Re: Isn't it just analytics?
  • 6/28/2017 10:56:04 AM

Thanks for weighing in, Lisa... maybe All Analytics should be renamed Beyond Spreadsheets ;->

Re: Isn't it just analytics?
  • 6/27/2017 10:32:03 PM

This story reminds me of the experience many other companies have had.   Companies have created tools to solve their own problems and then realized that their solutions were something they could sell as another product. 

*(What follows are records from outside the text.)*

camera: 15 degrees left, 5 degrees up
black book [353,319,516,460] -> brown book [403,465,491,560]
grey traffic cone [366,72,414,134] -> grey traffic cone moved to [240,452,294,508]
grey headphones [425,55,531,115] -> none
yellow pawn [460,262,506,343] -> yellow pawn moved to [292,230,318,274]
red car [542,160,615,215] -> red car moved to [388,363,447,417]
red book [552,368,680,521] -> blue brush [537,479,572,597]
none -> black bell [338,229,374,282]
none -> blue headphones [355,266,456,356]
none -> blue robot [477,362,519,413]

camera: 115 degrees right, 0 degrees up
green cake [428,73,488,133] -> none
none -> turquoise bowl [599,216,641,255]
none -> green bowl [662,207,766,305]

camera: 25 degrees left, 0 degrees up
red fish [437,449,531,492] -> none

Re: Isn't it just analytics?
  • 6/22/2017 11:53:11 AM

Yes, I would be most interested to see what results LawnStarter believes they produced after switching to advanced analysis, was it significant in better results than the basis spreadsheet look at business churn. And what about the return on investment and how the decrease in customer loss paid for the investment?

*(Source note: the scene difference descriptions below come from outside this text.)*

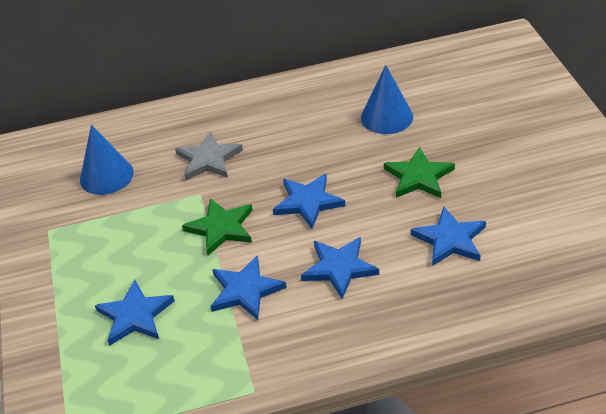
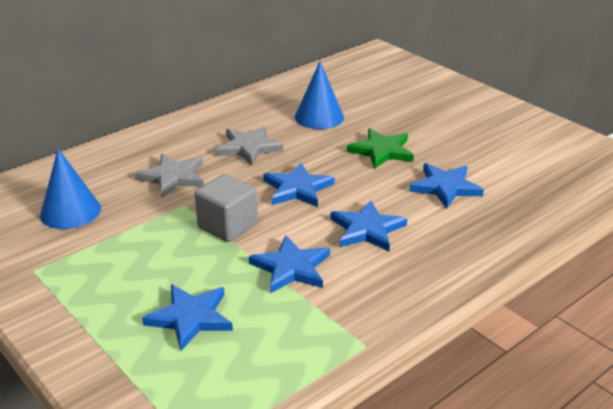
camera: 30 degrees left, 10 degrees down
green star [182,198,253,255] -> grey cube [195,174,258,242]
none -> grey star [215,126,283,166]

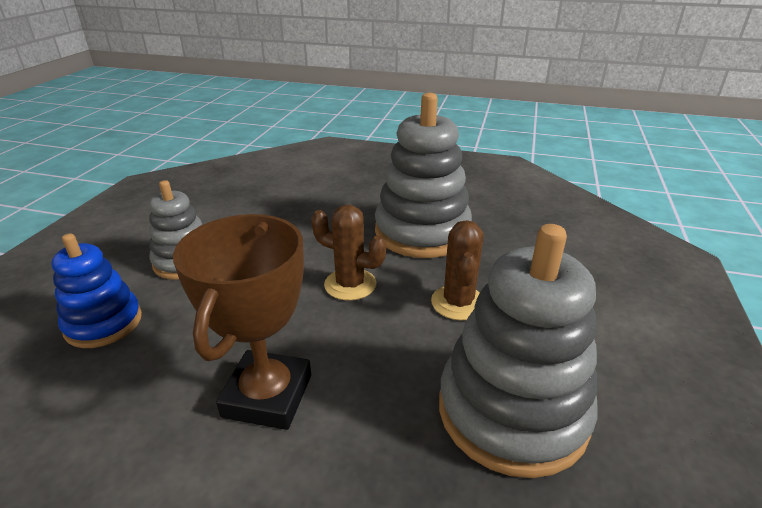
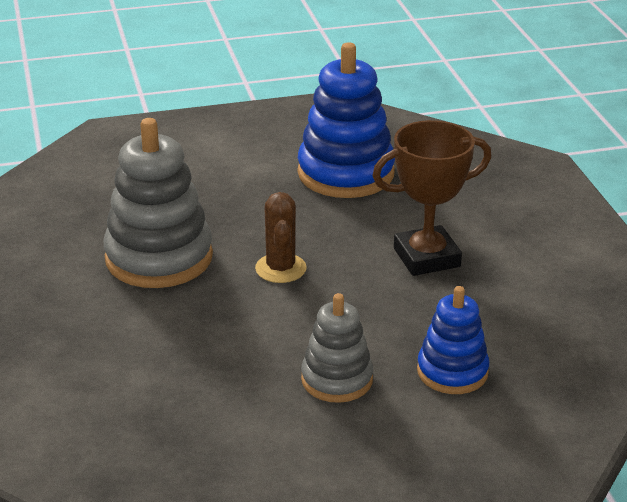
camera: 120 degrees left, 0 degrees up
brown cactus [431,220,484,320] -> none
grey stacking toy [439,224,597,478] -> blue stacking toy [298,42,395,198]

Re: Isn't it just analytics?
  • 6/20/2017 3:48:35 PM

Perhaps, but trying to optimize the quality of service of thousands of people and small businesses doing tens or hundreds of jobs is a lot of rows, columns and cells.  Arguably, that is the way a lot of companies are still doing analytics, but there are other options.  Remember where the founder came from and what his background is.  He happened to be in the same incubator as a machine learning platform provider and he wanted to do something "cool" anyway.  It was a conscious decision.

Isn't it just analytics?
  • 6/20/2017 3:24:47 PM

I appreciate wanting to re-make technology as the new, bright, shiny thing, but couldn't the LawnStarter example also have been done with a basic spreadsheet?

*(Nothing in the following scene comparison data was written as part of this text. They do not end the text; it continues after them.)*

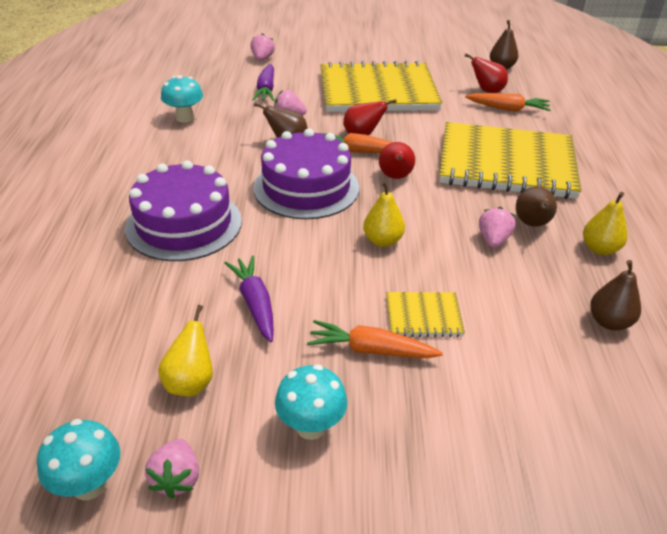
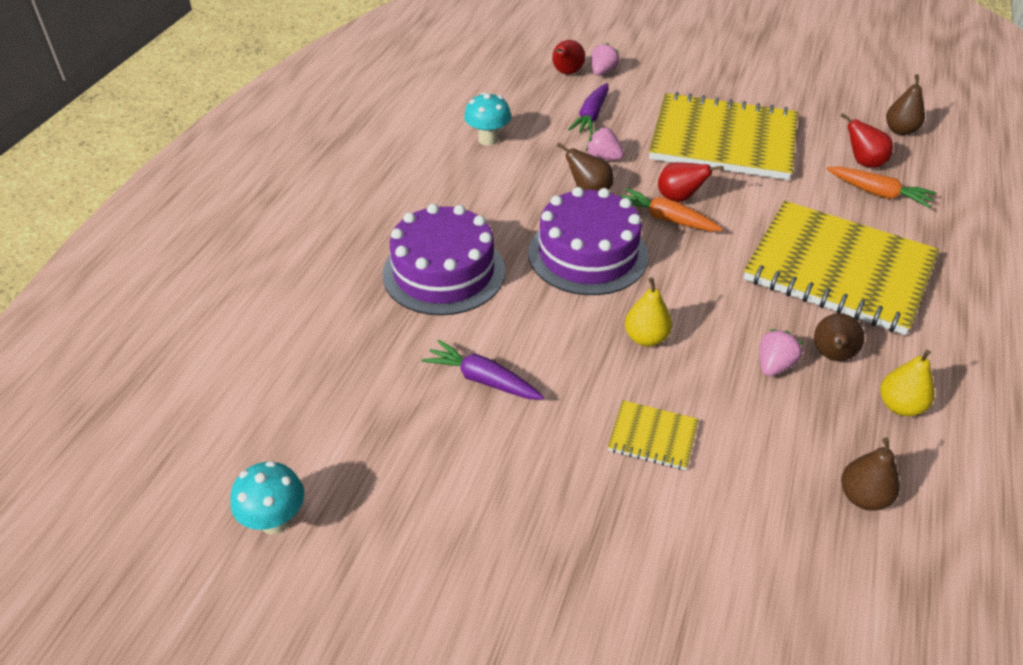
camera: 20 degrees right, 5 degrees up
pink strawberry [145,439,199,499] -> none
yellow pear [158,305,213,397] -> none
purple carrot [225,256,274,342] -> purple carrot turned 60 degrees counterclockwise [422,339,544,400]
turquoise mushroom [275,364,347,440] -> none
orange carrot [307,320,443,358] -> none
red pear [379,142,415,179] -> red pear moved to [552,40,585,74]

For some many organizations, it seems like spreadsheets turned them on to the value of analytics -- and the complementary techs you cite (deep learning, neural networks, cognitive computing, AI) just deepen that value. 

Re: Moving target
  • 6/19/2017 12:46:30 PM

So, do you think the degree of automation will be next?  Right now, everyone's talking about it, and few have pondered the implications.

Moving target
  • 6/16/2017 1:41:31 PM

One thing that is interesting about "advanced analytics" is how the definition keeps moving as time goes by. Two years ago predictive analytics were "advanced" and prescriptive analytics were down the road. Today, it seems that predictive is pretty much square one, and the focus for "advanced" is on cognitive computing and AI.

But in thinking about the shift, I guess "advanced" no different from so many other terms. For example, we use the term "modern" in so many ways -- cars, design, art, language, etc. Yet, what was modern five years ago is just standard or even passe today.